MvC3 is absolutely misguided, as it has proved to my complete satisfaction. By indiscriminately assigning value to practically everything, MvC3 has made “experience” all-important. Its experiences, however, are detached from any consideration of what is good or true, which means that they will almost certainly extract obscene salaries and profits from corporations that lock people who need our help into a vicious cycle of indigence and ignorance sooner than you think. MvC3 wants to bowdlerize all unfavorable descriptions of its doctrines. It gets better: It actually believes that people prefer “cultural integrity” and “multicultural sensitivity” to health, food, safety, and the opportunity to choose their own course through life. I guess no one’s ever told it that it hasnot once, but several timesbeen able to silence critical debate and squelch creative brainstorming without anyone stopping it. How long can that go on? As long as its brutish prank phone calls are kept on life support. That’s why we have to pull the plug on them and love the Earth and everything that flowers and crawls upon it.

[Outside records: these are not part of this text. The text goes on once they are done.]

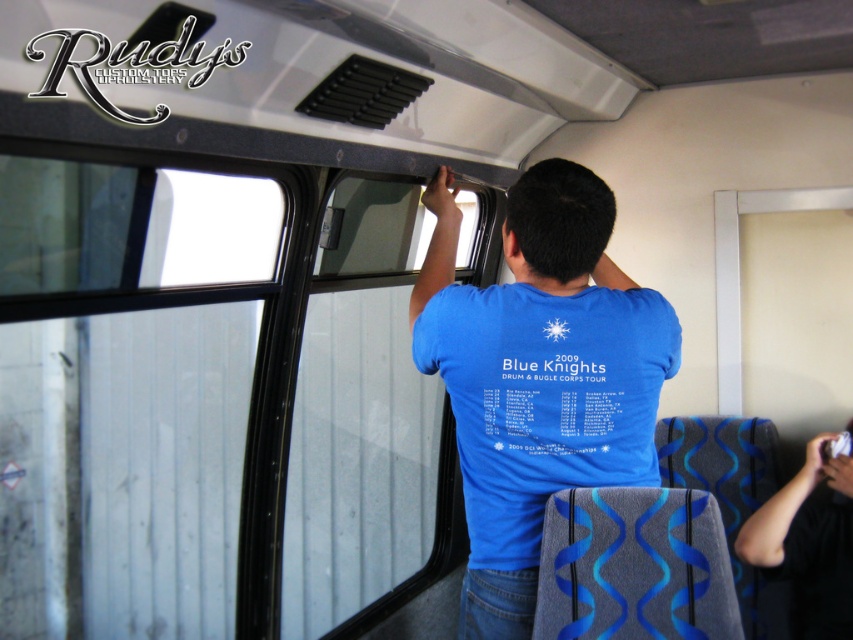
Looking at this image, you are a photographer trying to capture a closeup of the blue matte shirt at upper center and the blue fabric shirt at upper center in the bus interior. Since you want to focus on both shirts equally, which one should you adjust your camera settings to prioritize in terms of focus area size?

The blue matte shirt at upper center has a larger width than the blue fabric shirt at upper center, so you should prioritize adjusting the focus area size to accommodate the larger blue matte shirt at upper center to ensure both shirts are in focus.

You are a passenger on the bus and want to reach the point marked as point (x=552, y=413) which is located near the upper part of the bus window. If your arm can extend 1.5 meters, can you reach that point?

The distance of point (x=552, y=413) from the camera is 1.73 meters. Since your arm can only extend 1.5 meters, you cannot reach the point.

You are inside a bus and see two points marked on the ceiling. The first point is at position (502, 396) and the second point is at (836, 477). Which point is closer to you?

Point (502, 396) is closer to the viewer than point (836, 477).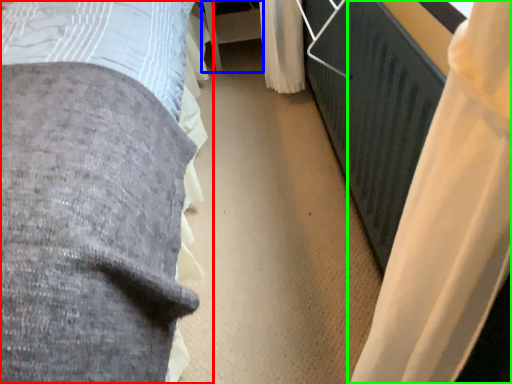
Question: Which object is the closest to the bed (highlighted by a red box)? Choose among these: table (highlighted by a blue box) or curtain (highlighted by a green box).

Choices:
 (A) table
 (B) curtain

Answer: (B)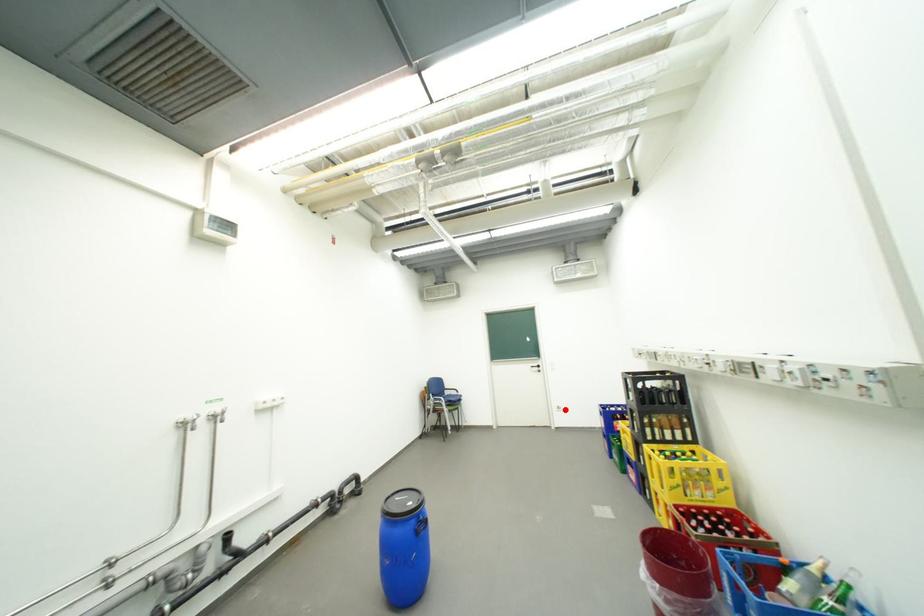
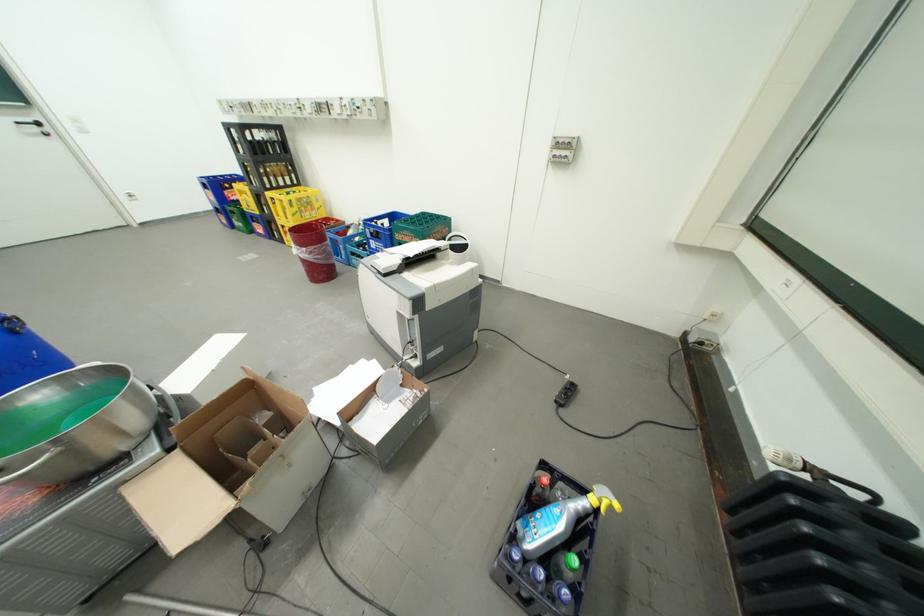
Question: I am providing you with two images of the same scene from different viewpoints. Given a red point in image1, look at the same physical point in image2. Is it:

Choices:
 (A) Closer to the viewpoint
 (B) Farther from the viewpoint

Answer: (A)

No reasonable person would deny that there is a sort of crusade underway, an especially goofy crusade consisting of systematic attacks by MvC3’s disreputable sycophants and intent upon breaking down our communities. Let me explain. I want to let MvC3 know, in no uncertain terms, that it is an enemy to its friends and a friend to its enemies. But first, let me pose an abstract question. Is it hoping that the readers of this letter won’t see the weakness of its argument relative to mine? If you need help in answering that question, you may note that if we take its barbs to their logical conclusion, we see that by the end of the decade, it will scar little children’s self-image.

MvC3 just wants to avoid detection and punishment. To fully understand that, you need to realize that it follows a dual code of moralityone morality for its fellow morally questionable slumlords and another for the rest of the world. This is why MvC3’s machinations are an integument of scapegoatism. That conclusion is not based on some sort of obdurate philosophy or on MvC3-style mental masturbation, but on widely known and proven principles of science. These principles explain that if a cogent, logical argument entered MvC3’s brain, no doubt a concussion would result. Is there a chance that MvC3 isn’t adversarial, execrable, and muzzy-headed? From what I’ve seen, I doubt it.

As I’ve said before, you might say, “MvC3’s goal is to bathe in splendor while the rest of us go to work in the mines.” Fine, I agree. But MvC3 does not appeal to most people as being the most endearing or public-minded of organizations. Maybe its image would improve somewhat if it stopped trying to visit misery and havoc upon countless millions. If we contradict MvC3, we are labelled incomprehensible psychopaths. If we capitulate, however, we forfeit our freedoms. Though I don’t doubt the depth of MvC3’s sentiments, it’s rather the form of its expressions that I find both macabre and insolent. To conclude, MvC3 is hampered by a load of contradictory and absurd assumptions of the school that it follows.


#2

-_- this isnt funny anymore.


#3

faaaaaaaaaaarrrrrrrrrrrrttttttttttttttt ploplpopoplpoplop splatter frrttt


#4

Who is your daddy, and what does he do?


#5

#6

LoL, I feel like im in a college history class when I read this.